Il faut ensuite attendre quelques années pour que des éminences du rock telles que Beck, Sonic Youth, Mick Harvey et Blond Redhead découvrent History of Melody Nelson, et pour que le feu prenne aux Etats-Unis. C’est ainsi que Gainsbourg réalise post-mortem son vœu : percer au-delà de l’Hexagone. "Longtemps, la critique musicale britannique et américaine élisait exclusivement de jeunes égéries, forcément 'sexy et trendy' ", explique Sylvie Simmons, journaliste musicale britannique installée en Californie et auteur d'une biographie "Pour une poignée de gitanes", parue à 2001. "Gainsbourg -en plus d’être Français et donc inintéressant musicalement- ne répondait pas aux critères.

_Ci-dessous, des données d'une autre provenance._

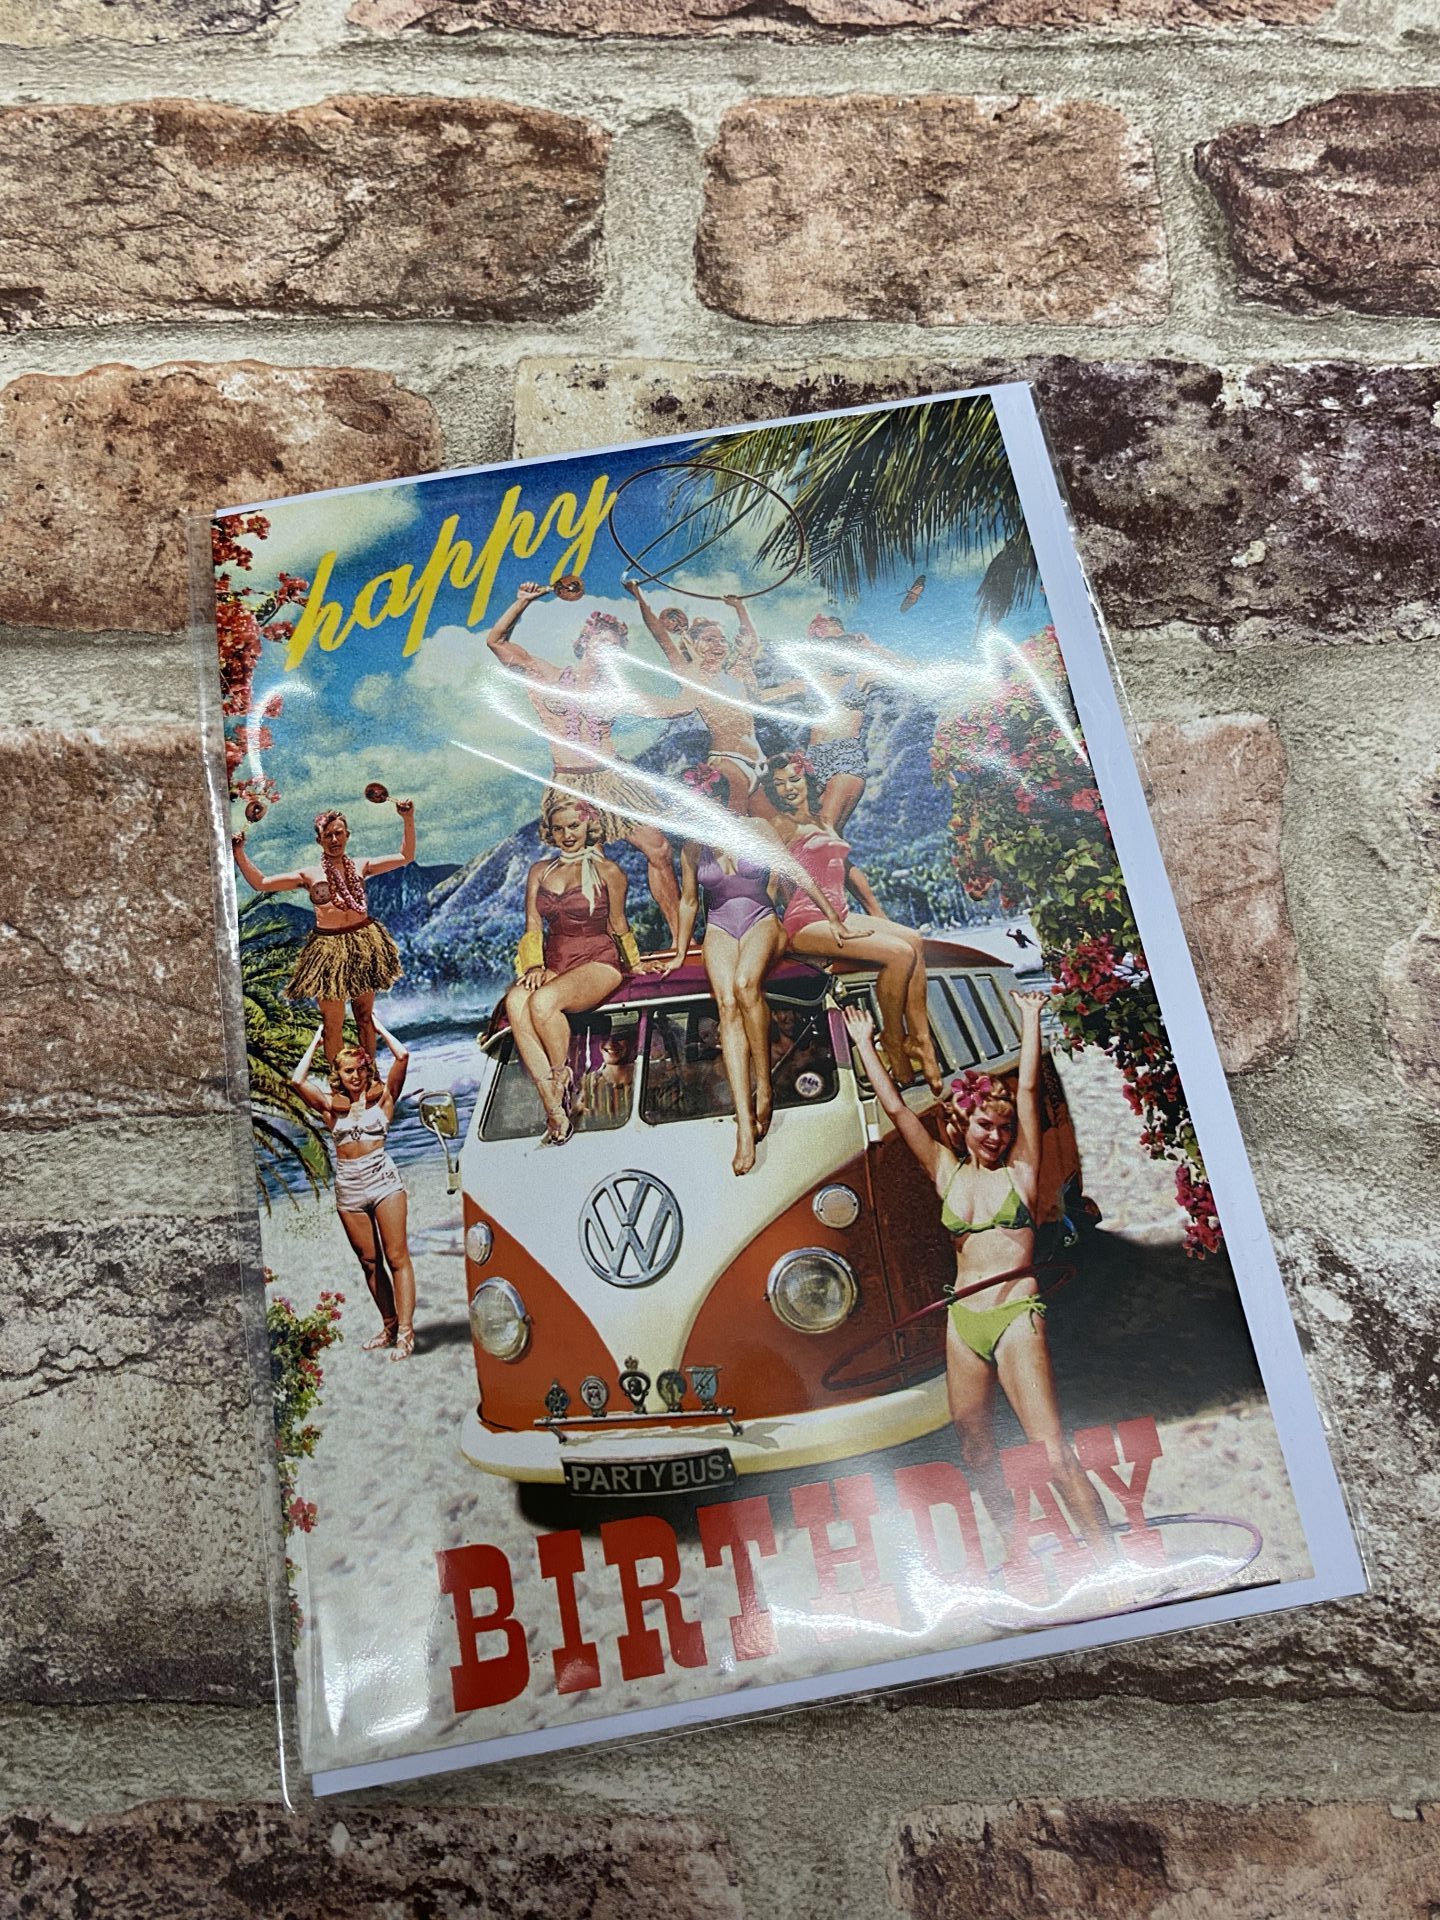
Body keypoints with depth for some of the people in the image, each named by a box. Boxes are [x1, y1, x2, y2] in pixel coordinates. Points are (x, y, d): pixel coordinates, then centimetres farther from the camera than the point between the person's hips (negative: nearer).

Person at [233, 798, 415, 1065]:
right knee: (333, 1024, 3)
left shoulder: (361, 867, 6)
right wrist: (238, 852, -9)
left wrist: (408, 820, 1)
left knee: (365, 1016, 13)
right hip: (329, 949, -2)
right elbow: (260, 883, 0)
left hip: (365, 946, 2)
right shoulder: (309, 875, 1)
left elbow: (405, 857, 10)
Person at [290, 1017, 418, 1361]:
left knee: (397, 1257, -6)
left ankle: (405, 1331, -9)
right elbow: (298, 1080, -4)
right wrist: (317, 1041, 6)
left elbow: (402, 1055, -6)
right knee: (370, 1262, 8)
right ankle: (389, 1325, 17)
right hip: (348, 1187, 3)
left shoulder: (382, 1096, 4)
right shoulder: (331, 1105, 9)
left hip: (384, 1179, -3)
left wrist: (378, 1028, 7)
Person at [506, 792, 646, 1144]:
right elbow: (533, 927, 10)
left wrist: (632, 965, 19)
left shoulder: (607, 871, 3)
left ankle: (562, 1077, -10)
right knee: (515, 1002, -32)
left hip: (598, 962, -4)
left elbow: (618, 925, 12)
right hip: (554, 962, 4)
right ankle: (553, 1106, -33)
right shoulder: (539, 871, 15)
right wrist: (534, 966, -6)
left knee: (544, 1001, -36)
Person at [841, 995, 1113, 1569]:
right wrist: (864, 1044, 13)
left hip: (1016, 1320, -4)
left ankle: (1110, 1563, -5)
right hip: (962, 1323, 4)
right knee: (976, 1454, 12)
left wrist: (1030, 1020, 5)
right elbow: (896, 1108, 11)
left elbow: (1028, 1090, 0)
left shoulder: (1020, 1172, 3)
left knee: (1053, 1453, -10)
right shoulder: (948, 1173, 10)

D'autant qu'il passe pour un intellectuel… Ce qui fait littéralement fuir les artistes anglo-saxons !"

Mick Harvey, The Ballad of Melody Nelson. Album "Pink Elephants" (Mute U.S.)
 

"Une icône pour tout ce qui est cool"

Le revirement s'opère dès le début des années 90 au Royaume-Uni, quand le mouvement britpop exhume tout ce qui sonne un peu kitch. Jimmy Somerville et David Holmes ne jurent que par l'étrange Melody Nelson. "Aujourd’hui, vous ne trouverez pas un journal culturel américain ou britannique qui ne fasse référence à Gainsbourg", poursuit Sylvie Simmons. "C’est devenu un symbole holistique dans les médias, une icône pour tout ce qui est cool, éclectique et européen."

Le succès de Gainsbourg à l’étranger est parfois indéchiffrable. Au printemps 2008, le réalisateur et producteur hollywoodien Brett Ratner a acheté auprès de Sylvie Simmons les droits de son livre pour une adaptation au cinéma. Preuve de l’intérêt potentiel d’un large public. Et pourtant, l'album "Gainsbourg revisited" au casting hyper-alléchant (Cat Power, Franz Ferdinand, Marianne Faithfull, Gonzales, Feist...) paru en 2006 n'a eu qu'un succès d'estime. "Il jouit d’une aura qui a parfois du mal à toucher terre", admet Sylvie Simmons. Mais pour quelqu’un qui souffrait d’enregistrer ses disques à Londres sans recevoir d’autre reconnaissance que la popularité du sulfureux "Je T’aime mon non plus", arrivé jusqu’aux oreilles de la Reine d’Angleterre, c’est un bel hommage.